If you hailed a ride home from Uber on New Year's Eve after a night of intense celebrating, good for you. You helped make the roads safer for everyone.
But if you are a bit taken aback by what the fare turned out to be, you shouldn't have been surprised. The ride-sharing platform employs what is known as “surge pricing,” meaning the price will go up when there is a surge in demand, such as a holiday.
While no one wants to pay more than necessary, researchers at Washington University in St. Louis have concluded that surge pricing is actually an efficient system that benefits everyone, both consumers and drivers.
Kaitlin Daniels, assistant professor of operations and manufacturing management at Washington's Olin School of Business says Uber provides an interesting case study in how a business uses prices that go up and down with demand.
“Since drivers decide for themselves when they drive, price in this setting influences not only the firm’s margin but also the number of drivers out on the road serving customers,” she said.
How consumers can benefit
It may seem counter-intuitive, but Daniels and her colleagues say consumers can actually benefit from surge pricing. If demand for rides is not being met by a traditional taxi service, they say surge pricing will encourage more ride-sharing drivers to hit the road, increasing what ordinarily would be a limited supply. You might pay a little more for your ride, but at least you'd have a ride.
“Because taxis charge fares that are independent of demand for rides, they experience one of two possible inefficiencies,” Daniels said. “Either taxis fail to satisfy peak demand, or many taxis idle during times of normal demand. Drivers can only tolerate so much idleness because they are paid per ride, so in many cases taxis opt for the former inefficiency over the latter.”
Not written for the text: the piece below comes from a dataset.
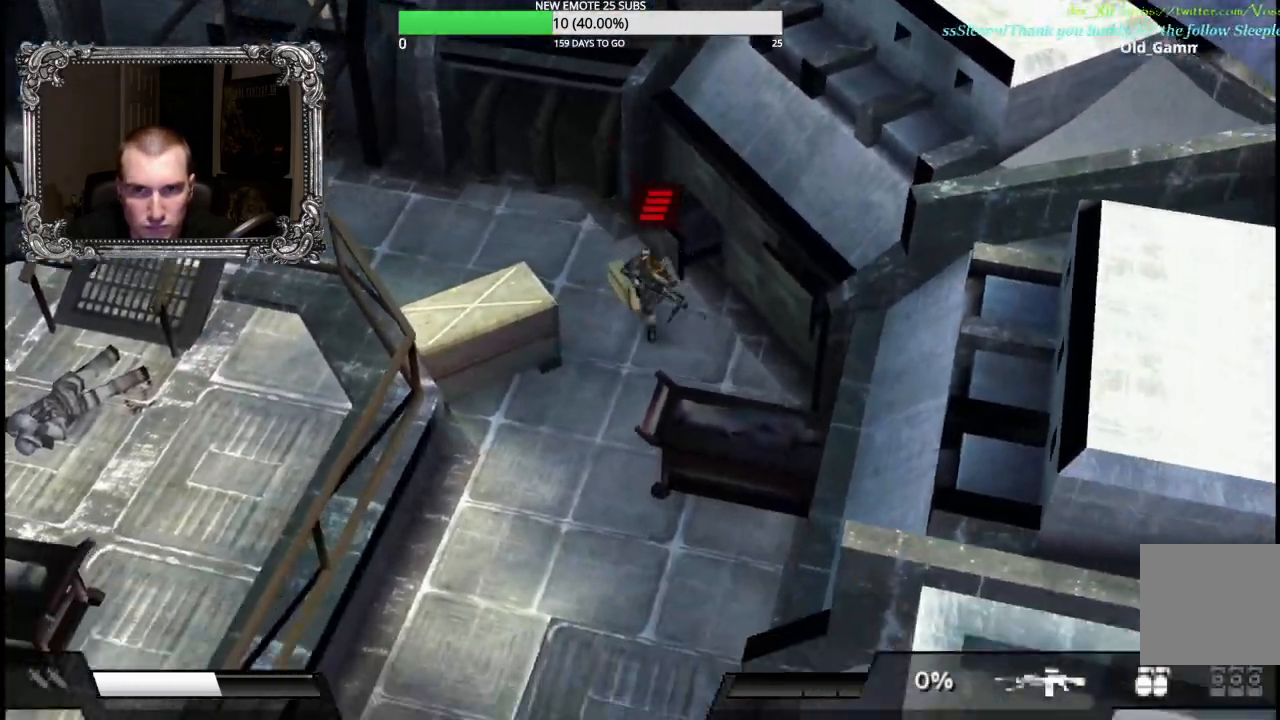
{"buttons": ["R2"], "left_stick": "down-right", "right_stick": "center", "events": [[100, "left_stick", "down-left"], [300, "left_stick", "down"], [500, "left_stick", "down-right"]]}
Airfares also rise and fall with demand
Airlines have long employed surge pricing in setting their fares. Fares for travel during peak demand season, such as the holidays, cost more than during off-peak times.
Booking several weeks in advance usually provides a lower fare than booking a few days before departure, when prices for the few remaining seats surge higher. While that's largely a product of the nature of the business – once a flight takes off no more seats can be sold – Daniels says surge pricing in the ride-sharing industry can actually expand supply.
“In this case, surge pricing allows service to expand during peak demand without creating idleness for drivers during normal demand,” she said.
That means everyone gets a ride, even if they have to pay more for it. Daniels says it also means during non-peak times, riders will pay less. The net effect is regular Uber riders will likely come out ahead, even if you pay more for a lift home on New Year's Eve.